Ernest Hemingway confidently proclaimed Red Badge of Courage, Stephen Crane’s naturalistic Civil War novel of cowardice and redemption, “the first great American war story.” Most historians and literary critics have agreed with Hemingway and Crane’s book has been devoured by readers and analyzed by literary critics almost from the day it was first published in 1892.
Unfortunately, Hemingway and many others have ignored a series of great Civil War short stories begun 11 years earlier. They were penned by a curmudgeonly journalist better known for his Edgar Allan Poe–like tales of the supernatural and for his mysterious disappearance into Mexico in 1914.
Ambrose Gwinnett Bierce is rarely recognized as a first-rate literary stylist, but he used narrative techniques most critics now consider modern. Although not known for his military exploits, Bierce served with distinction on most of the Civil War’s killing fields in the West.
A former printer’s devil, brickyard laborer, and retail clerk, Bierce enlisted at age 19 as a private in the 9th Indiana Volunteer Infantry on April 19, 1861. He fought in the mountains of Western Virginia (now West Virginia), before being transferred to the Western Theater in which he fought at Shiloh, Stones River, Chickamauga, Chattanooga, and in the campaign for Atlanta. He was severely wounded at Kennesaw Mountain on June 23, 1864, but returned to duty and participated in the decisive battle of Nashville. He resigned his lieutenant’s commission on Jan. 25, 1865.

Source records
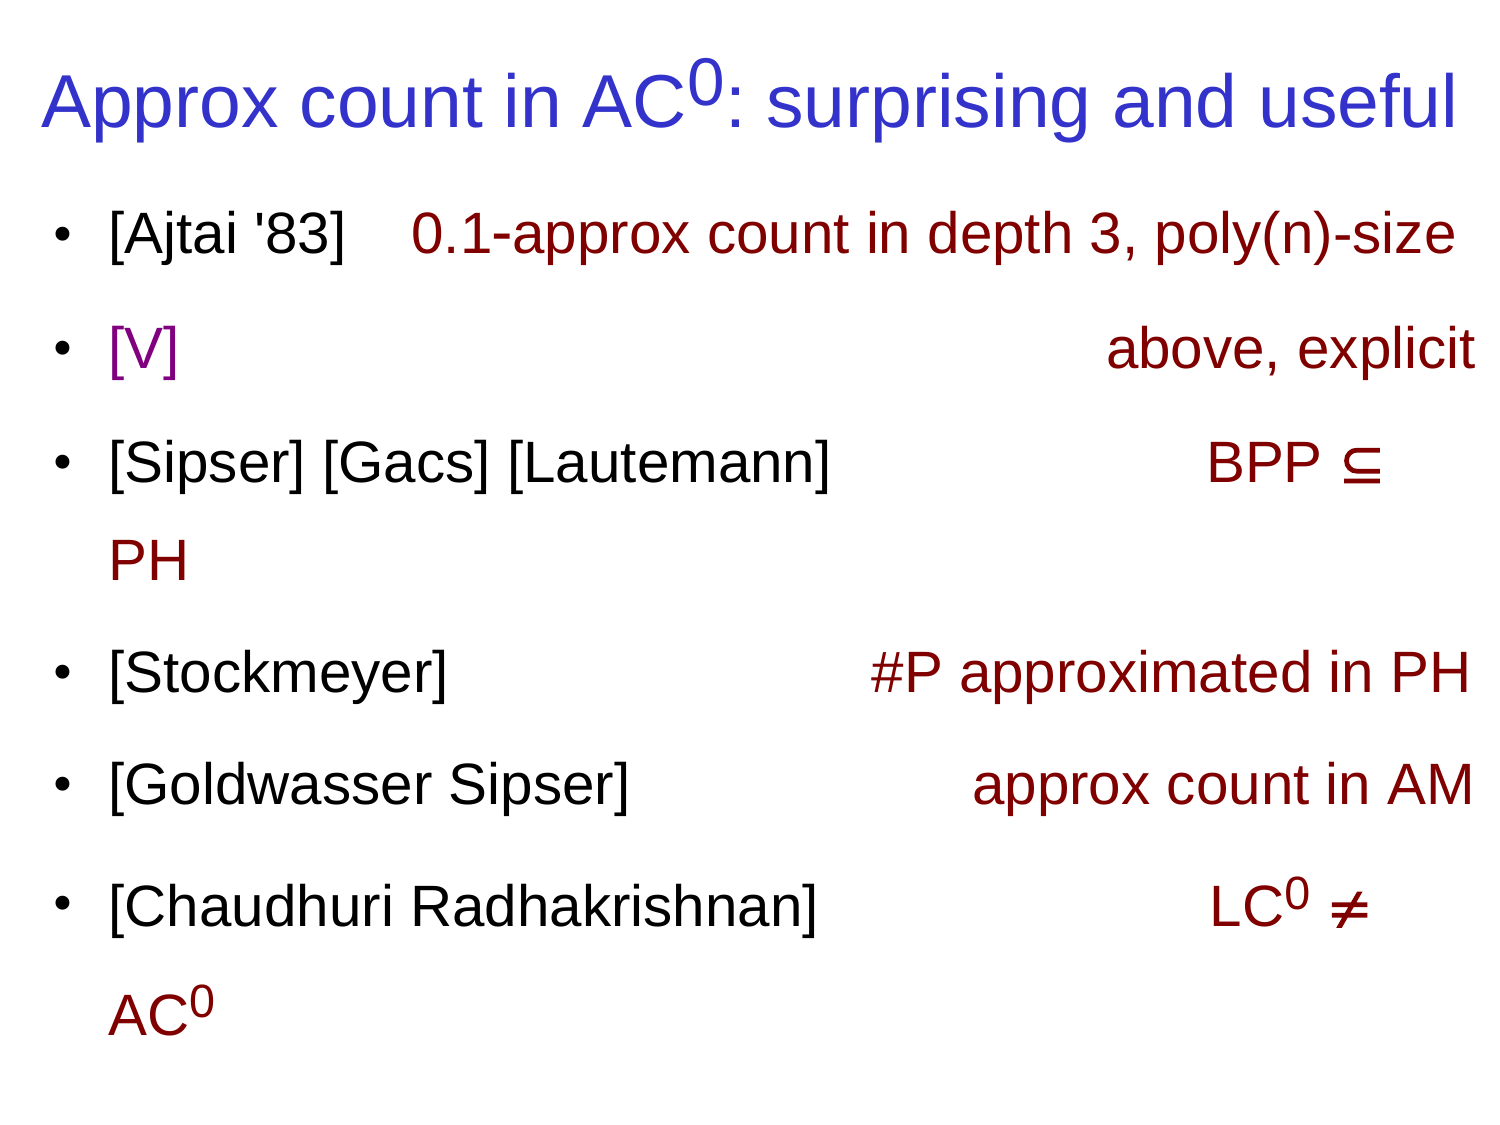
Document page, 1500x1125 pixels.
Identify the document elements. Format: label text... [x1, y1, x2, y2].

list [Ajtai '83] 0.1-approx count in depth 3, poly(n)-size [V] above, explicit [Sipser] [Gacs] [Lautemann] BPP  PH [Stockmeyer] #P approximated in PH [Goldwasser Sipser] approx count in AM [Chaudhuri Radhakrishnan] LC0  AC0 ...... yet still gaps in our knowledge! [37, 188, 1500, 1088]
title Approx count in AC0: surprising and useful [0, 0, 1500, 188]
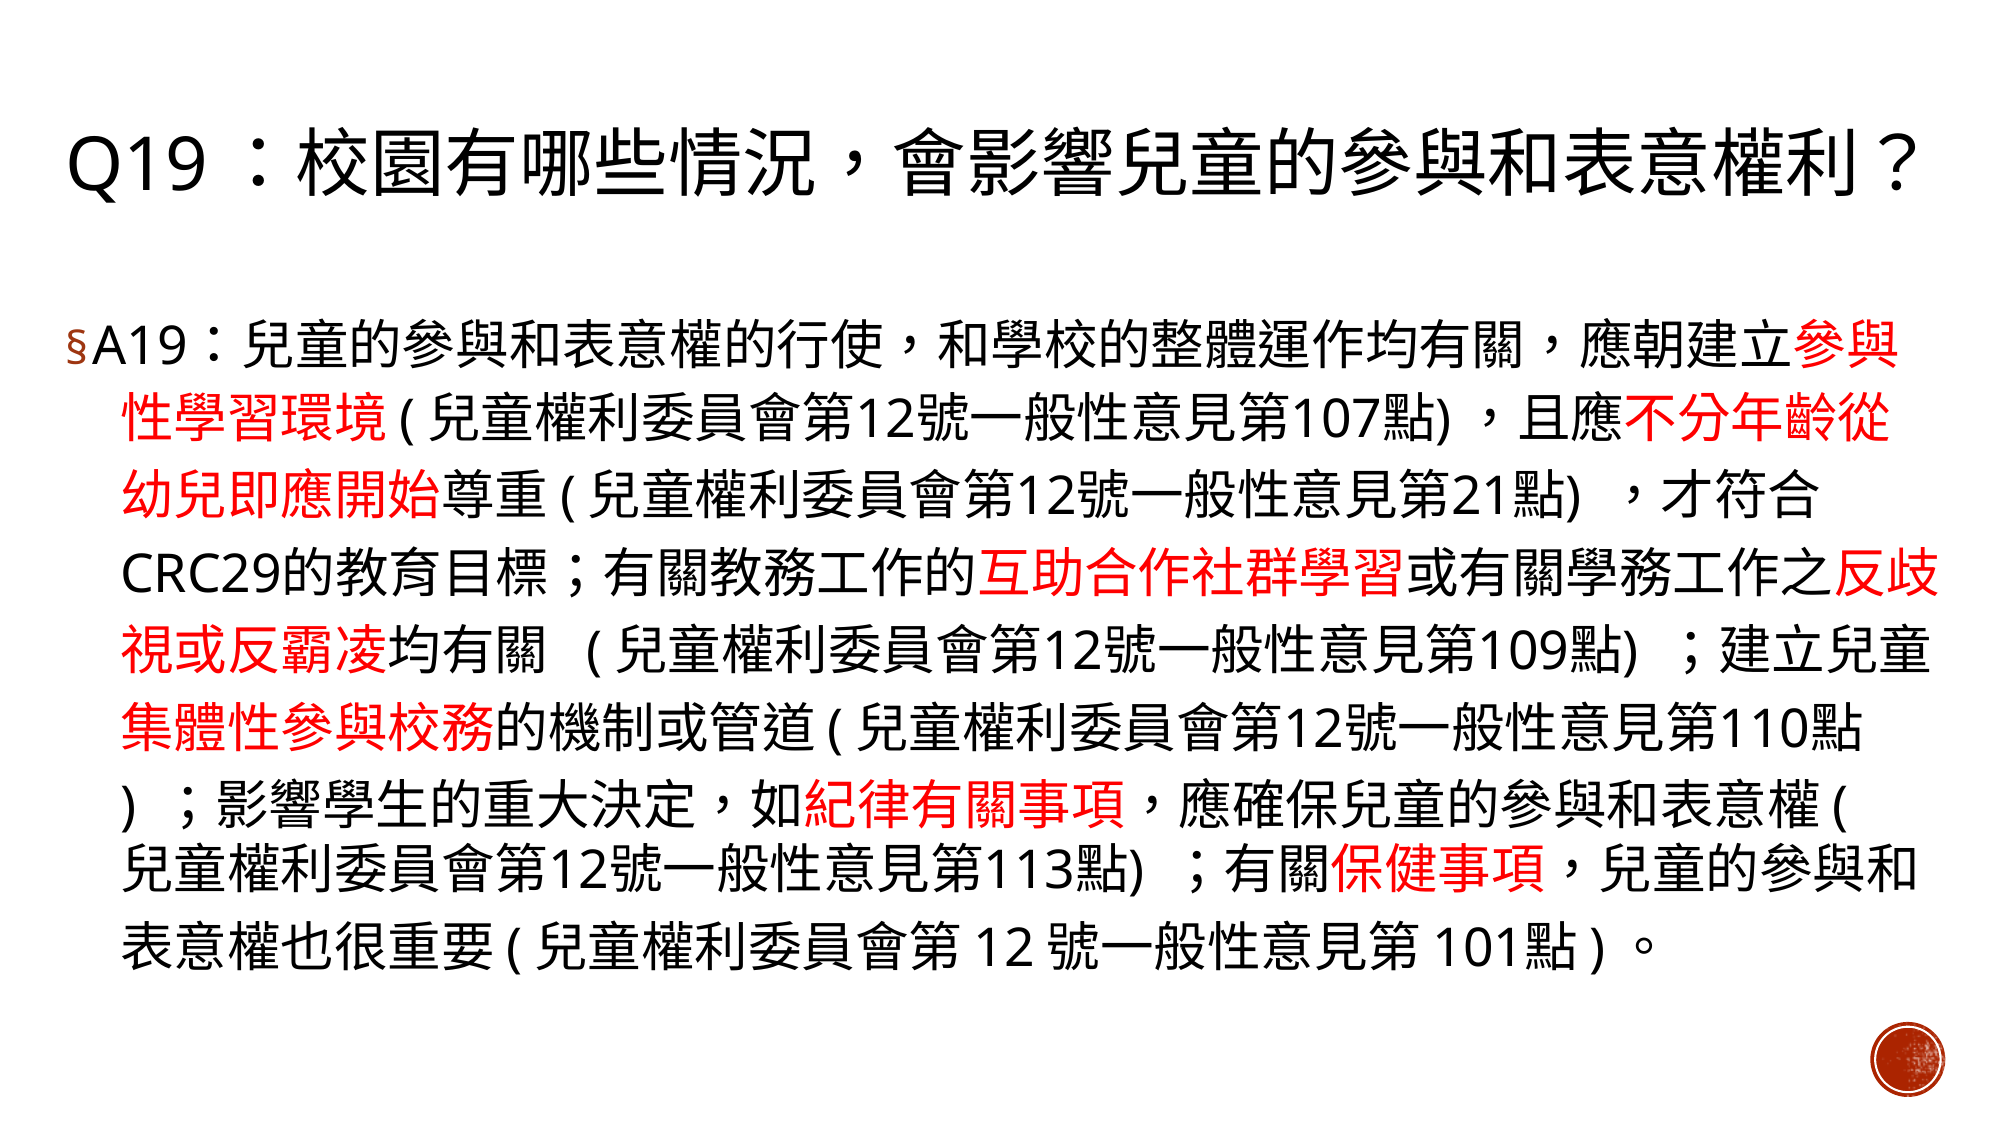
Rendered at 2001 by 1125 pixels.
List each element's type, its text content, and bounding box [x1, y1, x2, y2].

title Q19：校園有哪些情況，會影響兒童的參與和表意權利？ [50, 79, 1957, 303]
list A19：兒童的參與和表意權的行使，和學校的整體運作均有關，應朝建立參與性學習環境(兒童權利委員會第12號一般性意見第107點)，且應不分年齡從幼兒即應開始尊重(兒童權利委員會第12號一般性意見第21點) ，才符合CRC29的教育目標；有關教務工作的互助合作社群學習或有關學務工作之反歧視或反霸凌均有關 (兒童權利委員會第12號一般性意見第109點) ；建立兒童集體性參與校務的機制或管道(兒童權利委員會第12號一般性意見第110點) ；影響學生的重大決定，如紀律有關事項，應確保兒童的參與和表意權(兒童權利委員會第12號一般性意見第113點) ；有關保健事項，兒童的參與和表意權也很重要(兒童權利委員會第12號一般性意見第101點)。 [50, 303, 1957, 1013]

Tasks to carry out
[1] Output the part of the passage on Ambrose Bierce that starts at "Unfortunately, Hemingway and" and ends at "Mexico in 1914.", word for word.
[2] Rewrite the entire listing that follows the Bierce passage, changing "pixels" to "px" and keeping everything else unchanged. Leave the pictures out.

Solutions
[1]
Unfortunately, Hemingway and many others have ignored a series of great Civil War short stories begun 11 years earlier. They were penned by a curmudgeonly journalist better known for his Edgar Allan Poe–like tales of the supernatural and for his mysterious disappearance into Mexico in 1914.

[2]
Document page, 1500x1125 px.
Identify the document elements. Format: label text... [x1, y1, x2, y2].

list [Ajtai '83] 0.1-approx count in depth 3, poly(n)-size [V] above, explicit [Sipser] [Gacs] [Lautemann] BPP  PH [Stockmeyer] #P approximated in PH [Goldwasser Sipser] approx count in AM [Chaudhuri Radhakrishnan] LC0  AC0 ...... yet still gaps in our knowledge! [37, 188, 1500, 1088]
title Approx count in AC0: surprising and useful [0, 0, 1500, 188]
Rendered at 2001 by 1125 px.
List each element's type, its text content, and bounding box [x1, y1, x2, y2].

title Q19：校園有哪些情況，會影響兒童的參與和表意權利？ [50, 79, 1957, 303]
list A19：兒童的參與和表意權的行使，和學校的整體運作均有關，應朝建立參與性學習環境(兒童權利委員會第12號一般性意見第107點)，且應不分年齡從幼兒即應開始尊重(兒童權利委員會第12號一般性意見第21點) ，才符合CRC29的教育目標；有關教務工作的互助合作社群學習或有關學務工作之反歧視或反霸凌均有關 (兒童權利委員會第12號一般性意見第109點) ；建立兒童集體性參與校務的機制或管道(兒童權利委員會第12號一般性意見第110點) ；影響學生的重大決定，如紀律有關事項，應確保兒童的參與和表意權(兒童權利委員會第12號一般性意見第113點) ；有關保健事項，兒童的參與和表意權也很重要(兒童權利委員會第12號一般性意見第101點)。 [50, 303, 1957, 1013]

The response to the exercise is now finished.